▶ [Passage for review]
::::::
UNITED STATES DISTRICT COURT NORTHERN DISTRICT OF ILLINOIS EASTERN DIVISION


December 17, 2010

JOHN GROMEK, INDIVIDUALLY AND ON BEHALF OF ALL OTHERS SIMILARLY SITUATED, PLAINTIFFS,
v.
BIG LOTS, INC., DEFENDANT.

The opinion of the court was delivered by: Judge James B. Zagel

MEMORANDUM OPINION AND ORDER

Plaintiff John Gromek, individually and on behalf of other similarly situated employees, moves for conditional class certification and an order that judicial notice be sent to all putative collective class members. Plaintiff filed this lawsuit on June 30, 2010 to recover unpaid overtime wages allegedly owed to Assistant Store Managers ("ASMs") who were employed by Defendant Big Lots Stores, Inc. ("Defendant" or "Big Lots") during the relevant statutory time period. For the following reasons, Plaintiff's motion is denied.

I. BACKGROUND

Plaintiff Gromek seeks conditional class certification of his claims against Defendant pursuant to 29 U.S.C. § 216(b) of the Fair Labor Standards Act ("FLSA"). FLSA requires payment of overtime compensation to all non-exempt employees who work in excess of forty hours per week. 29 U.S.C. § 207(a); 29 C.F.R. § 778.101. However, employers do not have to pay overtime to individual employees "employed in a bona fide executive, administrative, or professional capacity." Id. § 213(a)(1). The FLSA does not itself define what it means for an employee to fall within a "white-collar" exemption.
::::::
▶ [Exercise requirements] Decide whether each statement agrees with the court opinion, answering yes or no and quoting the words from it that settle the question: (a) the lawsuit was filed on June 30, 2010; (b) the court grants the plaintiff's motion; (c) the FLSA itself defines the white-collar exemption.

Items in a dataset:
::::::
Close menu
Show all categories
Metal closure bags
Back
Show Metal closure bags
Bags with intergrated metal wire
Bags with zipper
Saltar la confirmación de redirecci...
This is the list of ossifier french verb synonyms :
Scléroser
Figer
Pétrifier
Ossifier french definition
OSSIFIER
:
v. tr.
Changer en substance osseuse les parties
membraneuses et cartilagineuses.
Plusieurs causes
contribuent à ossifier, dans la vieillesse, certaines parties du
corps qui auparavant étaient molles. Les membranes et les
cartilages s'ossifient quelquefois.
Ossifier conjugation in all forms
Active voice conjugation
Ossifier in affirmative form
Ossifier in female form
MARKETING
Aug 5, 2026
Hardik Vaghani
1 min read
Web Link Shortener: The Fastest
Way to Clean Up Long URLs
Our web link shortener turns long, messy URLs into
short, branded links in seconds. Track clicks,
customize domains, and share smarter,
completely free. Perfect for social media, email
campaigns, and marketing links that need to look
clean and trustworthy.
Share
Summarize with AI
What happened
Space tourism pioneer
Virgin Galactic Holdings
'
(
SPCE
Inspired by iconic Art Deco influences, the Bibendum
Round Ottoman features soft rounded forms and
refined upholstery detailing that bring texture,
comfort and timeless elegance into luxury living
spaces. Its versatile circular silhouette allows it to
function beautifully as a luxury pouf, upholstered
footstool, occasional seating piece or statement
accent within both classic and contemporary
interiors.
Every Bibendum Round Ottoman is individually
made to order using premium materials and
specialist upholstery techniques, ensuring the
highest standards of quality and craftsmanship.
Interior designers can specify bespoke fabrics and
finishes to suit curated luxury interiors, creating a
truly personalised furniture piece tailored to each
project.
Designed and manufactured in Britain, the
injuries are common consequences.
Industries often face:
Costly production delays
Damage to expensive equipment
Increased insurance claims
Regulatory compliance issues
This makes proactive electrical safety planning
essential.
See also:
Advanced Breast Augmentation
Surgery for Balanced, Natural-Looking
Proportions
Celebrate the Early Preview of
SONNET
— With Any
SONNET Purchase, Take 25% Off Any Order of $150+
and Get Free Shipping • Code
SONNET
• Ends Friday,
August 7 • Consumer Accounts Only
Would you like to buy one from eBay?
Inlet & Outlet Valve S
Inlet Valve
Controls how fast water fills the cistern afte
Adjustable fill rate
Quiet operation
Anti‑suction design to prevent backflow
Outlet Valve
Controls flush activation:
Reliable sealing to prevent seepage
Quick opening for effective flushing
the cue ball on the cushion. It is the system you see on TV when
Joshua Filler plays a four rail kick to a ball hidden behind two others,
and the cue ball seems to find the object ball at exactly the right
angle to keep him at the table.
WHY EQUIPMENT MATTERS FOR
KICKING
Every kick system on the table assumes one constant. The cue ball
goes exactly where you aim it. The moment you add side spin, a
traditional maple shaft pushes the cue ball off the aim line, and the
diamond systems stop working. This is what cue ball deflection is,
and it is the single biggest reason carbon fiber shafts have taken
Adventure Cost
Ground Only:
::::::
▶ [Exercise response]
(a) Yes: "Plaintiff filed this lawsuit on June 30, 2010"
(b) No: "Plaintiff's motion is denied."
(c) No: "The FLSA does not itself define what it means for an employee to fall within a "white-collar" exemption."